PROBLEM A – From the profile of Karen Klinedinst, list every place where she has exhibited.
PROBLEM B – Copy a passage of the profile of Karen Klinedinst, starting at "She has exhibited" and ending after "Service, and the Fort Wayne Museum of Art.". In it, rename "Griffin Museum of Photography" to "Griffin Photography Museum".

DOCUMENT EXTRACT –

━━━━

The Female Gaze: Karen Klinedinst – Nature, Loss, and Nurture
©Karen Klinedinst, In the Early Morning, from the series Where I Am; archival pigment print on Hahnemühle Bamboo paper
Karen Klinedinst is a visual artist whose work explores themes of place, our relationship with nature, and the environmental impact we have on the world around us. Through digital, analog, and alternative photographic processes, she creates images and visual stories that reflect on time, memory, and the ephemerality of the natural world.
She has exhibited at Maryland Art Place, University of Maryland Global College, Center for Photographic Arts, Washington County Museum of Fine Arts (Maryland), Biggs Museum of American Art, Griffin Museum of Photography, Maine Museum of Photographic Art, and the Fort Wayne Museum of Art. Her work is in private and public collections, including the Liriodendron Mansion, the National Park Service, and the Fort Wayne Museum of Art.
Karen was an artist-in-residence at the Catskills Center for Conservation and Development, a National Park Service artist-in-residence at Acadia National Park, and a 2022 PLAYA artist-in-residence in Summer Lake, Oregon.
She is a graduate of the Maryland Institute College of Art.

━━━━

DATA SHOWN –
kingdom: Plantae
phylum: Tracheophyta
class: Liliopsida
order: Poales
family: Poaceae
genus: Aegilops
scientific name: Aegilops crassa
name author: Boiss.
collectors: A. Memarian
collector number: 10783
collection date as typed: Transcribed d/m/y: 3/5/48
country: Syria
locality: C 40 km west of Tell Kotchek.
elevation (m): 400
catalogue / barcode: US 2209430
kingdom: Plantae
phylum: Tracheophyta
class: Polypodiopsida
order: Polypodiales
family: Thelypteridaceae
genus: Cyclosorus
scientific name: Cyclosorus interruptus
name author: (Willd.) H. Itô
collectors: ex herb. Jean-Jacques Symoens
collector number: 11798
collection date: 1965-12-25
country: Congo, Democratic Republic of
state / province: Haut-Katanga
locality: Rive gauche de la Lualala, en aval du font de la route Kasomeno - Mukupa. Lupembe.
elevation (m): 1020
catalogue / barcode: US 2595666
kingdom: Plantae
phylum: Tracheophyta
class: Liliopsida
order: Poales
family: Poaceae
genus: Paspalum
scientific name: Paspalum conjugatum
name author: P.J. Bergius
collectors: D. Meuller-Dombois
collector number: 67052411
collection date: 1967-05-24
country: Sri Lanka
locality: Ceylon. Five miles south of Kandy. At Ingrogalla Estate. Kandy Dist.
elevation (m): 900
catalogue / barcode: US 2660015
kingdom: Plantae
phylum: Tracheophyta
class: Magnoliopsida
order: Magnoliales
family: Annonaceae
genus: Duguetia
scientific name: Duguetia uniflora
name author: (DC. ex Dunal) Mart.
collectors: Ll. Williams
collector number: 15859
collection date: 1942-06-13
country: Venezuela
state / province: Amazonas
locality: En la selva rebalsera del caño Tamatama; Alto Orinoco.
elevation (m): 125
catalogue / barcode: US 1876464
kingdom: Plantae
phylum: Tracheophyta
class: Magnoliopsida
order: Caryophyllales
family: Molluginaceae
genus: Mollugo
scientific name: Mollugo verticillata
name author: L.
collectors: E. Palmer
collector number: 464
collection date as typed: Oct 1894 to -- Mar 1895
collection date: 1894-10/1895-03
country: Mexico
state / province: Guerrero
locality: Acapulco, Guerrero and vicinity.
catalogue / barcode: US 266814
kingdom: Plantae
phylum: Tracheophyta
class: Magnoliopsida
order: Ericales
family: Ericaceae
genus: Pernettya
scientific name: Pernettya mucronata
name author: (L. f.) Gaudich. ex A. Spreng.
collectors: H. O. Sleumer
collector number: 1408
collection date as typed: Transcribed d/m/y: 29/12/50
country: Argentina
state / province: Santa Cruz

━━━━

ANSWER A –
- Maryland Art Place
- University of Maryland Global College
- Center for Photographic Arts
- Washington County Museum of Fine Arts (Maryland)
- Biggs Museum of American Art
- Griffin Museum of Photography
- Maine Museum of Photographic Art
- Fort Wayne Museum of Art

ANSWER B –
She has exhibited at Maryland Art Place, University of Maryland Global College, Center for Photographic Arts, Washington County Museum of Fine Arts (Maryland), Biggs Museum of American Art, Griffin Photography Museum, Maine Museum of Photographic Art, and the Fort Wayne Museum of Art. Her work is in private and public collections, including the Liriodendron Mansion, the National Park Service, and the Fort Wayne Museum of Art.